In a moment where something that happens at a macro level has trickle-down impacts to college sports, the ACC is discussing the recent law passed by the North Carolina legislature that critics say is discriminatory to LGBT rights.
In a statement reported by multiple reports through the Associated Press, the ACC stated that its member institutions discussed the law and any impact on conference-affiliated or hosted events throughout the state.
The ACC adopted a stance similar to a recent ruling from the NCAA Board of Governors, which is an anti-discrimination measure in evaluating bids to host sporting events. The ACC said that it would require commitments from current championship sites "to provide safe and inclusive environments."
This is not a political discussion about the basis of the law, if the law is justified or correct, or anything like that.
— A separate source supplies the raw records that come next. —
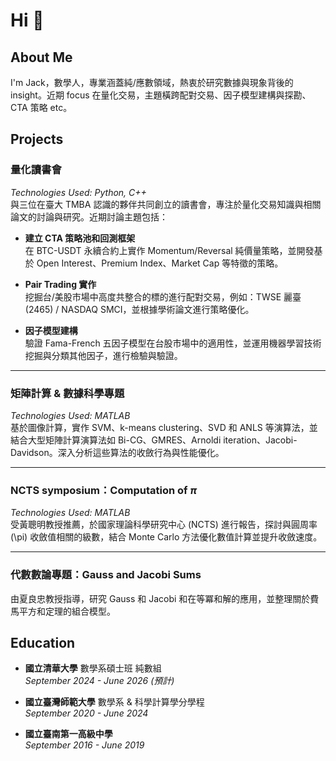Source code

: # Hi 👋

## About Me
I'm Jack，數學人，專業涵蓋純/應數領域，熱衷於研究數據與現象背後的 insight。近期 focus 在量化交易，主題橫跨配對交易、因子模型建構與探勘、CTA 策略 etc。

## Projects

### 量化讀書會  
*Technologies Used: Python, C++*  
與三位在臺大 TMBA 認識的夥伴共同創立的讀書會，專注於量化交易知識與相關論文的討論與研究。近期討論主題包括：

- **建立 CTA 策略池和回測框架**  
  在 BTC-USDT 永續合約上實作 Momentum/Reversal 純價量策略，並開發基於 Open Interest、Premium Index、Market Cap 等特徵的策略。

- **Pair Trading 實作**  
  挖掘台/美股市場中高度共整合的標的進行配對交易，例如：TWSE 麗臺 (2465) / NASDAQ SMCI，並根據學術論文進行策略優化。

- **因子模型建構**  
  驗證 Fama-French 五因子模型在台股市場中的適用性，並運用機器學習技術挖掘與分類其他因子，進行檢驗與驗證。

---

### 矩陣計算 & 數據科學專題  
*Technologies Used: MATLAB*  
基於圖像計算，實作 SVM、k-means clustering、SVD 和 ANLS 等演算法，並結合大型矩陣計算演算法如 Bi-CG、GMRES、Arnoldi iteration、Jacobi-Davidson。深入分析這些算法的收斂行為與性能優化。

---

### NCTS symposium：Computation of $\pi$  
*Technologies Used: MATLAB*  
受黃聰明教授推薦，於國家理論科學研究中心 (NCTS) 進行報告，探討與圓周率 \(\pi\) 收斂值相關的級數，結合 Monte Carlo 方法優化數值計算並提升收斂速度。

---

### 代數數論專題：Gauss and Jacobi Sums  
由夏良忠教授指導，研究 Gauss 和 Jacobi 和在等冪和解的應用，並整理關於費馬平方和定理的組合模型。

## Education
- **國立清華大學** 數學系碩士班 純數組  
  *September 2024 - June 2026 (預計)*

- **國立臺灣師範大學** 數學系 & 科學計算學分學程  
  *September 2020 - June 2024*

- **國立臺南第一高級中學**  
  *September 2016 - June 2019*

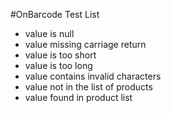 #OnBarcode Test List

- value is null
- value missing carriage return
- value is too short
- value is too long
- value contains invalid characters
- value not in the list of products
- value found in product list
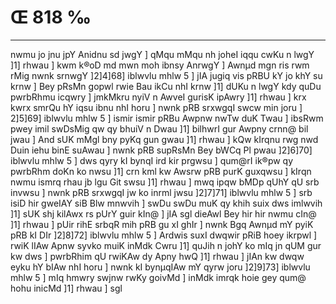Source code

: # Œ 818 ‰
---
nwmu jo jnu jpY Anidnu sd jwgY ] qMqu mMqu nh joheI iqqu cwKu n lwgY
]1] rhwau ] kwm k®oD md mwn moh ibnsy AnrwgY ] Awnµd mgn ris rwm
rMig nwnk srnwgY ]2]4]68] iblwvlu mhlw 5 ] jIA jugiq vis pRBU kY
jo khY su krnw ] Bey pRsMn gopwl rwie Bau ikCu nhI krnw ]1] dUKu n
lwgY kdy quDu pwrbRhmu icqwry ] jmkMkru nyiV n AwveI gurisK ipAwry
]1] rhwau ] krx kwrx smrQu hY iqsu ibnu nhI horu ] nwnk pRB
srxwgqI swcw min joru ] 2]5]69] iblwvlu mhlw 5 ] ismir ismir
pRBu Awpnw nwTw duK Twau ] ibsRwm pwey imil swDsMig qw qy bhuiV n Dwau
]1] bilhwrI gur Awpny crnn@ bil jwau ] And sUK mMgl bny pyKq gun
gwau ]1] rhwau ] kQw kIrqnu rwg nwd Duin iehu binE suAwau ] nwnk
pRB supRsMn Bey bWCq Pl pwau ]2]6]70] iblwvlu mhlw 5 ] dws qyry
kI bynqI ird kir prgwsu ] qum@rI ik®pw qy pwrbRhm doKn ko nwsu ]1]
crn kml kw Awsrw pRB purK guxqwsu ] kIrqn nwmu ismrq rhau jb
lgu Git swsu ]1] rhwau ] mwq ipqw bMDp qUhY qU srb invwsu ] nwnk
pRB srxwgqI jw ko inrml jwsu ]2]7]71] iblwvlu mhlw 5 ] srb
isiD hir gweIAY siB Blw mnwvih ] swDu swDu muK qy khih suix dws
imlwvih ]1] sUK shj kilAwx rs pUrY guir kIn@ ] jIA sgl dieAwl
Bey hir hir nwmu cIn@ ]1] rhwau ] pUir rihE srbqR mih pRB gu xI ghIr
] nwnk Bgq Awnµd mY pyiK pRB kI DIr ]2]8]72] iblwvlu mhlw 5 ]
Ardwis suxI dwqwir pRiB hoey ikrpwl ] rwiK lIAw Apnw syvko muiK
inMdk Cwru ]1] quJih n johY ko mIq jn qUM gur kw dws ] pwrbRhim qU
rwiKAw dy Apny hwQ ]1] rhwau ] jIAn kw dwqw eyku hY bIAw nhI horu ]
nwnk kI bynµqIAw mY qyrw joru ]2]9]73] iblwvlu mhlw 5 ] mIq hmwry
swjnw rwKy goivMd ] inMdk imrqk hoie gey qum@ hohu inicMd ]1] rhwau ]
sgl
####
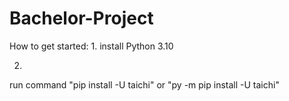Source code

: # Bachelor-Project

How to get started:
1. 
install Python 3.10

2. 
run command "pip install -U taichi" 
        or  "py -m pip install -U taichi"
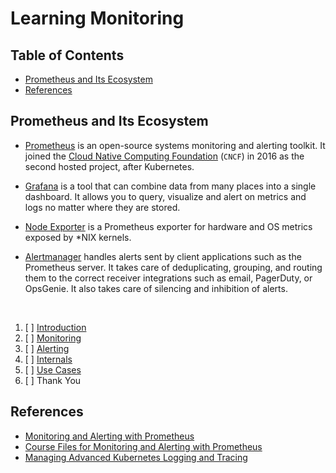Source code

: # Learning Monitoring

## Table of Contents

<!-- START doctoc generated TOC please keep comment here to allow auto update -->
<!-- DON'T EDIT THIS SECTION, INSTEAD RE-RUN doctoc TO UPDATE -->

- [Prometheus and Its Ecosystem](#prometheus-and-its-ecosystem)
- [References](#references)

<!-- END doctoc generated TOC please keep comment here to allow auto update -->

## Prometheus and Its Ecosystem

- [Prometheus](https://prometheus.io/)
  is an open-source systems monitoring and alerting toolkit.
  It joined the [Cloud Native Computing Foundation](https://www.cncf.io/) (`CNCF`)
  in 2016 as the second hosted project, after Kubernetes.

- [Grafana](https://grafana.com/)
  is a tool that can combine data from many places into a single dashboard.
  It allows you to query, visualize and alert on metrics and logs no matter where they are stored.

- [Node Exporter](https://github.com/prometheus/node_exporter)
  is a Prometheus exporter for hardware and OS metrics exposed by \*NIX kernels.

- [Alertmanager](https://github.com/prometheus/alertmanager)
  handles alerts sent by client applications such as the Prometheus server.
  It takes care of deduplicating, grouping, and routing them
  to the correct receiver integrations such as email, PagerDuty, or OpsGenie.
  It also takes care of silencing and inhibition of alerts.

<br />

1. [ ] [Introduction](prometheus-introduction/README.md)
1. [ ] [Monitoring](prometheus-monitoring/README.md)
1. [ ] [Alerting](prometheus-alerting/README.md)
1. [ ] [Internals](prometheus-internals/README.md)
1. [ ] [Use Cases](prometheus-use-cases/README.md)
1. [ ] Thank You

## References

- [Monitoring and Alerting with Prometheus](https://www.udemy.com/course/monitoring-and-alerting-with-prometheus)
- [Course Files for Monitoring and Alerting with Prometheus](https://github.com/in4it/prometheus-course)
- [Managing Advanced Kubernetes Logging and Tracing](https://app.pluralsight.com/library/courses/managing-advanced-kubernetes-logging-tracing/table-of-contents)
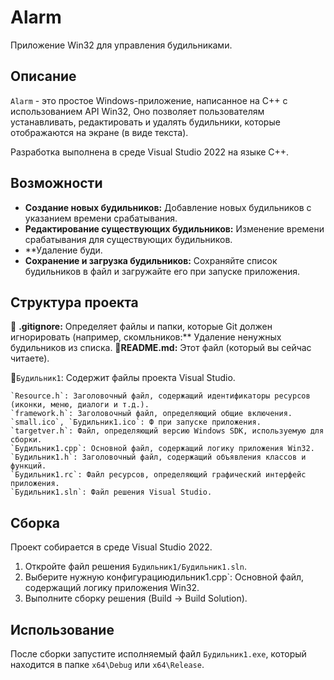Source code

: # Alarm

Приложение Win32 для управления будильниками.

## Описание

`Alarm` - это простое Windows-приложение, написанное на C++ с использованием API Win32, Оно позволяет пользователям устанавливать, редактировать и удалять будильники, которые отображаются на экране (в виде текста).

Разработка выполнена в среде Visual Studio 2022 на языке C++.

## Возможности

*   **Создание новых будильников:** Добавление новых будильников с указанием времени срабатывания.
*   **Редактирование существующих будильников:** Изменение времени срабатывания для существующих будильников.
*   **Удаление буди.
*   **Сохранение и загрузка будильников:** Сохраняйте список будильников в файл и загружайте его при запуске приложения.

## Структура проекта

   📄 **.gitignore:** Определяет файлы и папки, которые Git должен игнорировать (например, скомльников:** Удаление ненужных будильников из списка.
   📄**README.md:** Этот файл (который вы сейчас читаете).
   
📁`Будильник1`: Содержит файлы проекта Visual Studio.
      
    `Resource.h`: Заголовочный файл, содержащий идентификаторы ресурсов (иконки, меню, диалоги и т.д.).
    `framework.h`: Заголовочный файл, определяющий общие включения.
    `small.ico`, `Будильник1.ico`: Ф при запуске приложения.
    `targetver.h`: Файл, определяющий версию Windows SDK, используемую для сборки.
    `Будильник1.cpp`: Основной файл, содержащий логику приложения Win32.
    `Будильник1.h`: Заголовочный файл, содержащий объявления классов и функций.
    `Будильник1.rc`: Файл ресурсов, определяющий графический интерфейс приложения.
    `Будильник1.sln`: Файл решения Visual Studio.

## Сборка

Проект собирается в среде Visual Studio 2022.

1.  Откройте файл решения `Будильник1/Будильник1.sln`.
2.  Выберите нужную конфигурациюдильник1.cpp`: Основной файл, содержащий логику приложения Win32.
3.  Выполните сборку решения (Build -> Build Solution).

## Использование

После сборки запустите исполняемый файл `Будильник1.exe`, который находится в папке `x64\Debug` или `x64\Release`.
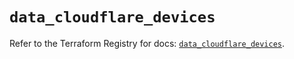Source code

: # `data_cloudflare_devices`

Refer to the Terraform Registry for docs: [`data_cloudflare_devices`](https://registry.terraform.io/providers/cloudflare/cloudflare/4.52.0/docs/data-sources/devices).
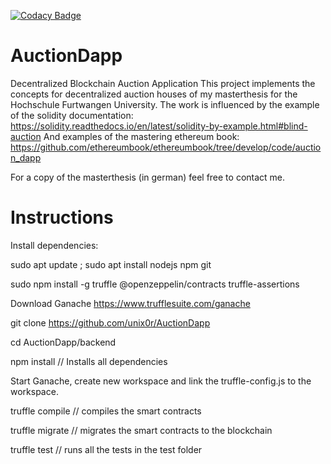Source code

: [![Codacy Badge](https://app.codacy.com/project/badge/Grade/4259bd70e892469fb580230dbee56d3e)](https://www.codacy.com?utm_source=github.com&amp;utm_medium=referral&amp;utm_content=unix0r/AuctionDapp&amp;utm_campaign=Badge_Grade)
# AuctionDapp
Decentralized Blockchain Auction Application
This project implements the concepts for decentralized auction houses of my masterthesis for the Hochschule Furtwangen University.
The work is influenced by the example of the solidity documentation: <https://solidity.readthedocs.io/en/latest/solidity-by-example.html#blind-auction>
And examples of the mastering ethereum book: <https://github.com/ethereumbook/ethereumbook/tree/develop/code/auction_dapp>

For a copy of the masterthesis (in german) feel free to contact me.

# Instructions
Install dependencies:

sudo apt update ; sudo apt install nodejs npm git

sudo npm install -g truffle @openzeppelin/contracts truffle-assertions

Download Ganache https://www.trufflesuite.com/ganache

git clone https://github.com/unix0r/AuctionDapp

cd AuctionDapp/backend

npm install // Installs all dependencies

Start Ganache, create new workspace and link the truffle-config.js to the workspace.

truffle compile // compiles the smart contracts

truffle migrate // migrates the smart contracts to the blockchain

truffle test // runs all the tests in the test folder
This is merely to state that rulings have trickle down impacts to the college sports level. The NCAA for years banned sports events from taking place in South Carolina because of the presence of a Confederate battle flag that flew at the state capitol building.
For what it's worth, the South Carolina ruling only impacted really one sport. Baseball wasn't allowed to host its championship at the Charlotte Knights home stadium because it was technically located over the border in Fort Mill. The Knights have since moved into a new stadium inside the Charlotte city proper.
While the NCAA or ACC hasn't said anything about banning events in North Carolina, it's also a possibility. In that regard, it could be incredibly interesting how things move forward. The conference is headquartered in Greensboro, and nearly all of the league's championship games are played in the state. Most notably, the incredibly lucrative men's basketball tournament has been played in North Carolina - specifically Greensboro - 81% of the time (51 out of 63).
In addition, the football championship game has been held in Charlotte every year since 2010.